Respiratory illnesses caused by influenza virus infection are difficult to distinguish from illnesses caused by other respiratory pathogens on the basis of signs and symptoms alone. Sensitivity and predictive value of clinical definitions vary, depending on the prevalence of other respiratory pathogens and the level of influenza activity. Among generally healthy older adolescents and adults living in areas with confirmed influenza virus circulation, estimates of the positive predictive value of a simple clinical definition of influenza (acute onset of cough and fever) for laboratory-confirmed influenza infection have varied (range: 79%—88%).
Young children are less likely to report typical influenza symptoms (e.g., fever and cough). In studies conducted among children aged 5—12 years, the positive predictive value of fever and cough together was 71%—83%, compared with 64% among children aged <5 years. In one large, population-based surveillance study in which all children with fever or symptoms of acute respiratory tract infection were tested for influenza, 70% of hospitalized children aged <6 months with laboratory-confirmed influenza were reported to have fever and cough, compared with 91% of hospitalized children aged 6 months—5 years. Among children who subsequently were shown to have laboratory-confirmed influenza infections, only 28% of those hospitalized and 17% of those treated as outpatients had a discharge diagnosis of influenza.

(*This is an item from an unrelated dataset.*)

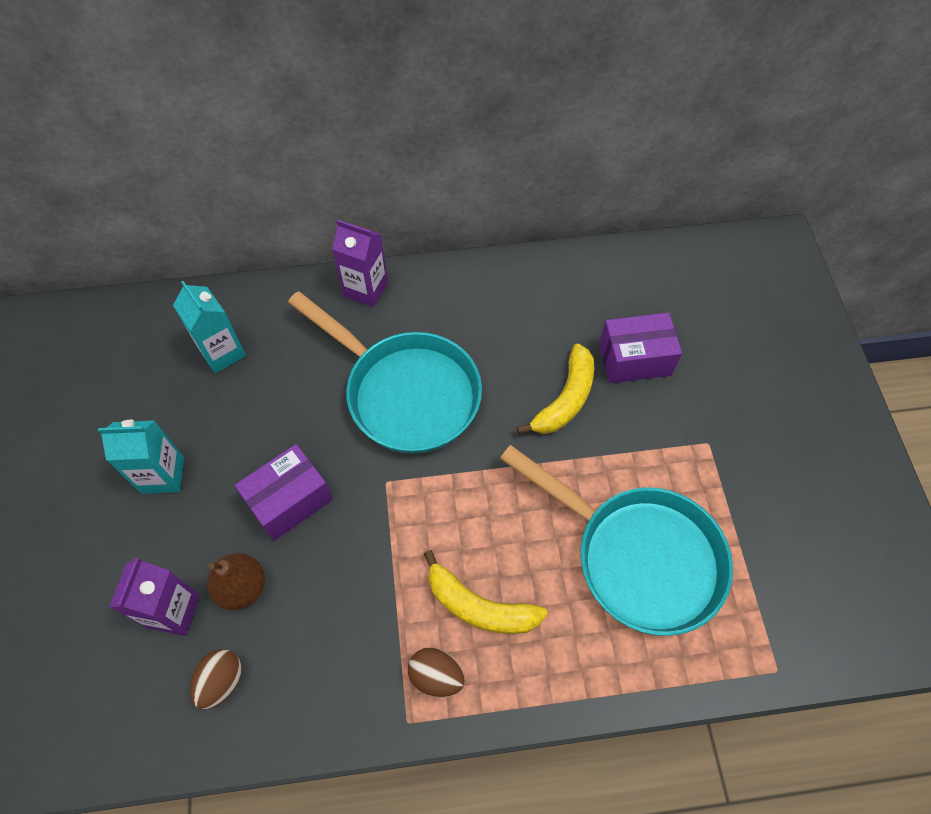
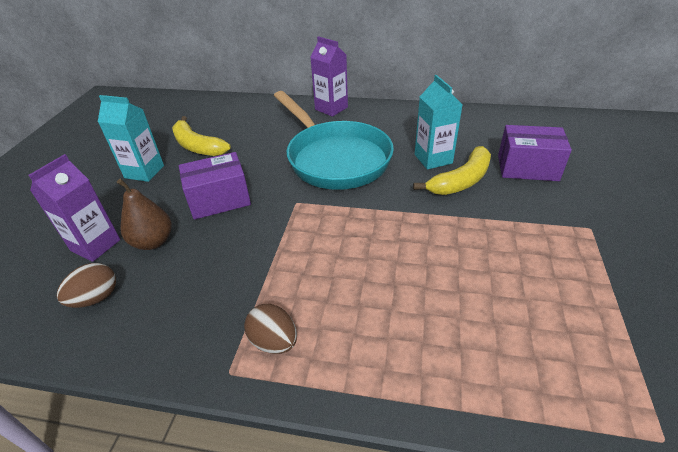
camera: 20 degrees right, 20 degrees down
(222, 353) = (222, 123): turquoise carton -> turquoise carton (433, 159)
(479, 606) = (337, 297): yellow banana -> yellow banana (197, 146)
(638, 556) = (505, 295): turquoise pan -> none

Clinical definitions have performed poorly in some studies of older patients. A study of nonhospitalized patients aged 60 and older years indicated that the presence of fever, cough, and acute onset had a positive predictive value of 30% for influenza. Among hospitalized patients aged 65 years and older with chronic cardiopulmonary disease, a combination of fever, cough, and illness of <7 days had a positive predictive value of 53% for confirmed influenza infection. In addition, the absence of symptoms of influenza-like illness (ILI) does not effectively rule out influenza; among hospitalized adults with laboratory-confirmed infection in two studies, 44%—51% had typical ILI symptoms. A study of vaccinated older persons with chronic lung disease reported that cough was not predictive of laboratory–confirmed influenza virus infection, although having both fever or feverishness and myalgia had a positive predictive value of 41%. These results highlight the challenges of identifying influenza illness in the absence of laboratory confirmation and indicate that the diagnosis of influenza should be considered in patients with respiratory symptoms or fever during influenza season.
Hospitalizations and Deaths from Influenza
In the United States, annual epidemics of influenza typically occur during the fall or winter months, but the peak of influenza activity can occur as late as April or May (Figure 1). Influenza-related complications requiring urgent medical care, including hospitalizations or deaths, can result from the direct effects of influenza virus infection, from complications associated with age or pregnancy, or from complications of underlying cardiopulmonary conditions or other chronic diseases. Studies that have measured rates of a clinical outcome without a laboratory confirmation of influenza virus infection (e.g., respiratory illness requiring hospitalization during influenza season) to assess the effect of influenza can be difficult to interpret because of circulation of other respiratory pathogens (e.g., respiratory syncytial virus) during the same time as influenza viruses.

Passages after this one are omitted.